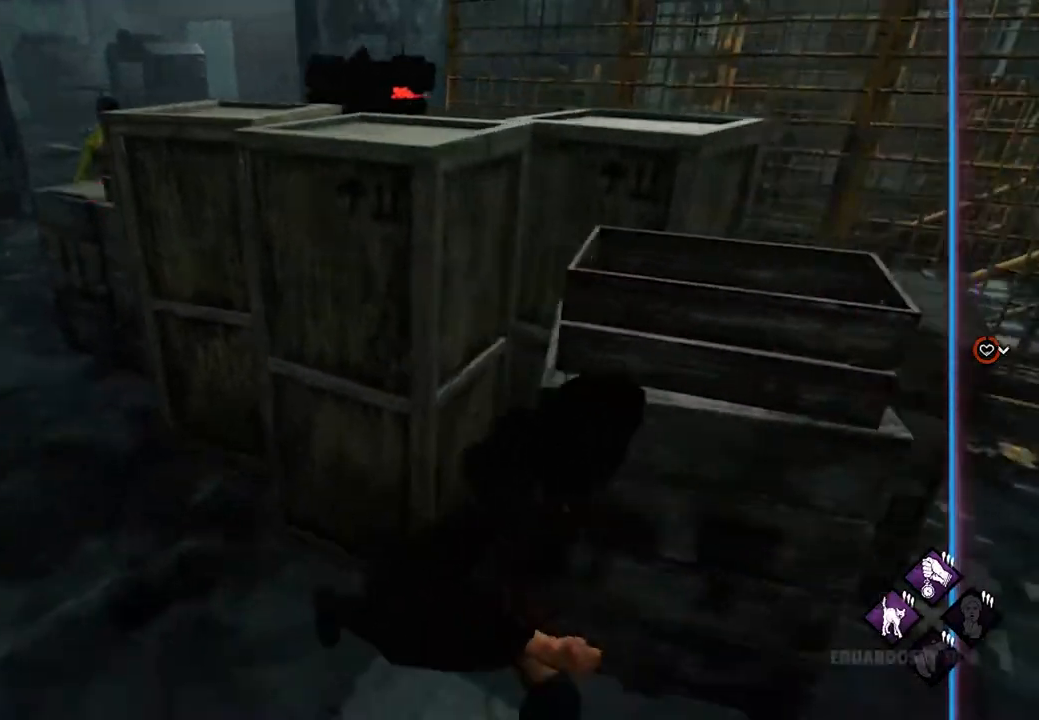
{"keys": ["d", "shift"], "mouse": [], "events": [[67, "s", "up"]]}
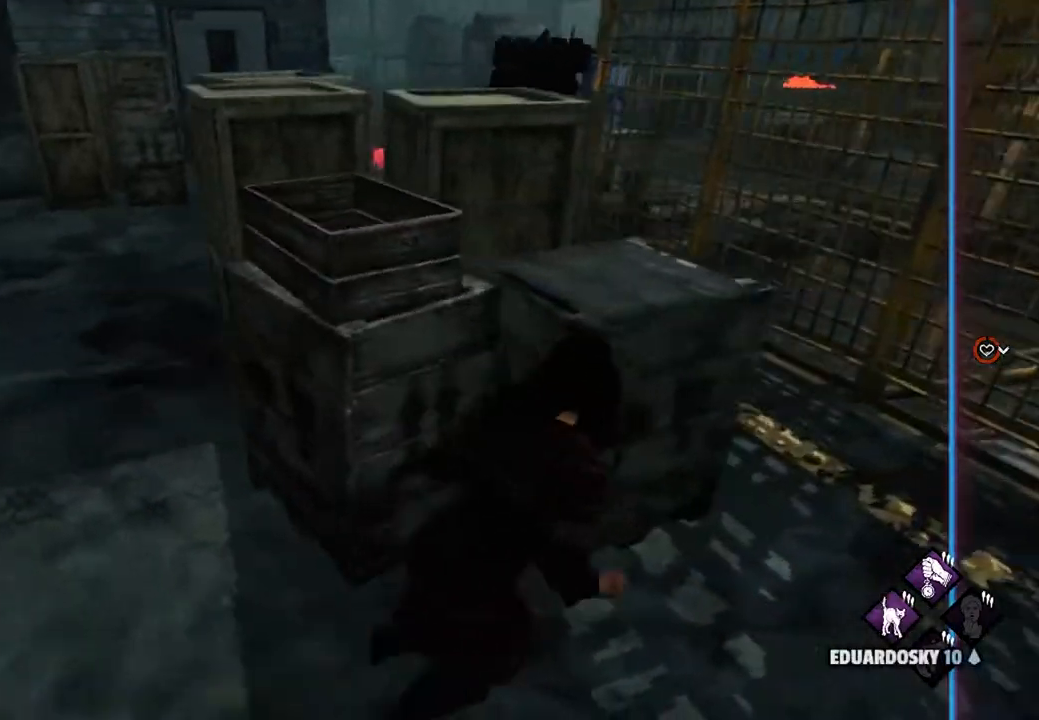
{"keys": ["a", "shift"], "mouse": [], "events": [[67, "w", "down"], [133, "shift", "up"], [233, "d", "up"], [233, "w", "up"], [367, "a", "down"], [400, "shift", "down"]]}
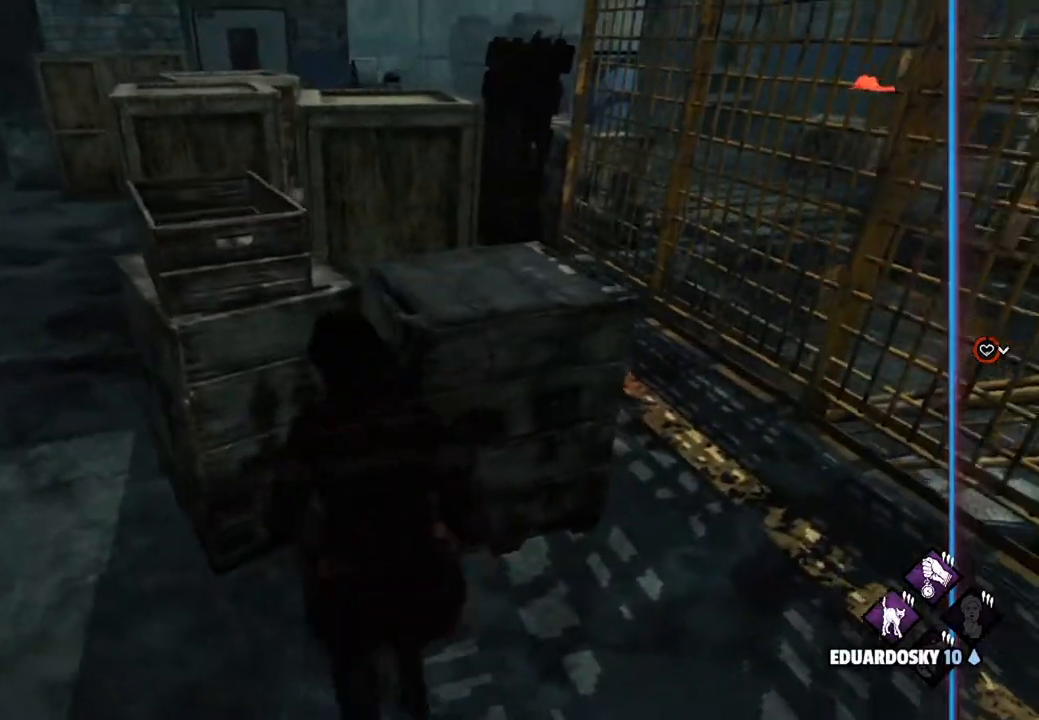
{"keys": ["shift"], "mouse": [], "events": [[233, "a", "up"], [233, "d", "down"], [467, "d", "up"]]}
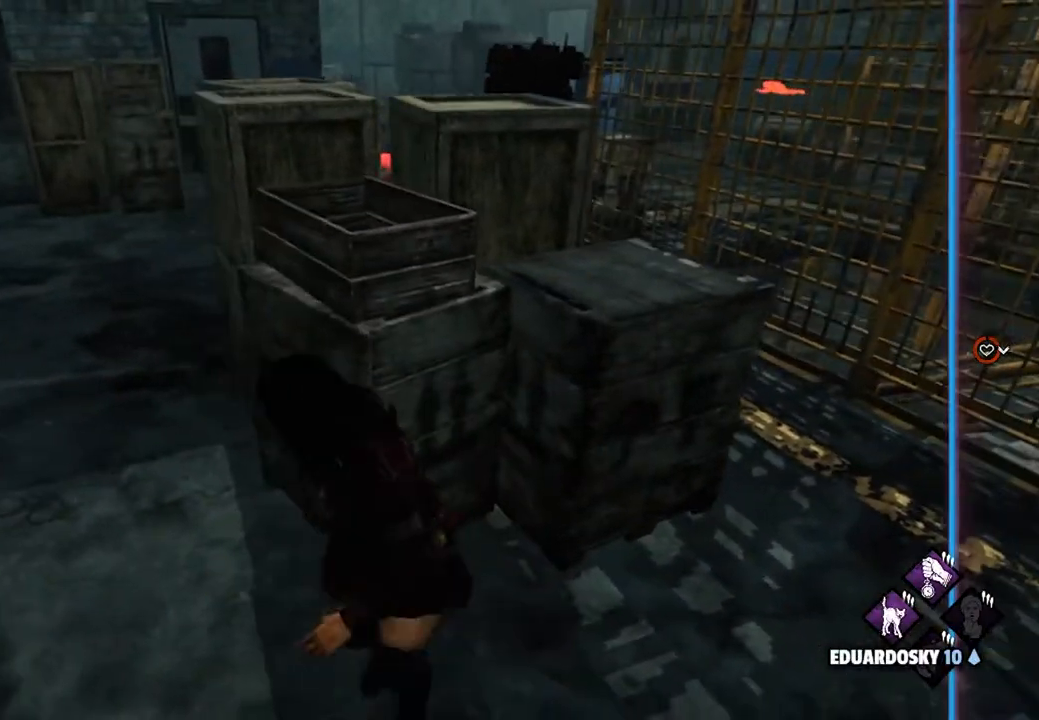
{"keys": ["d", "shift", "w"], "mouse": [], "events": [[167, "d", "down"], [233, "w", "down"]]}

▶ **Required work**
What is needed is every line from the data above that includes the string "down", copied out.

▶ **Written response**
{"keys": ["a", "shift"], "mouse": [], "events": [[67, "w", "down"], [133, "shift", "up"], [233, "d", "up"], [233, "w", "up"], [367, "a", "down"], [400, "shift", "down"]]}
{"keys": ["shift"], "mouse": [], "events": [[233, "a", "up"], [233, "d", "down"], [467, "d", "up"]]}
{"keys": ["d", "shift", "w"], "mouse": [], "events": [[167, "d", "down"], [233, "w", "down"]]}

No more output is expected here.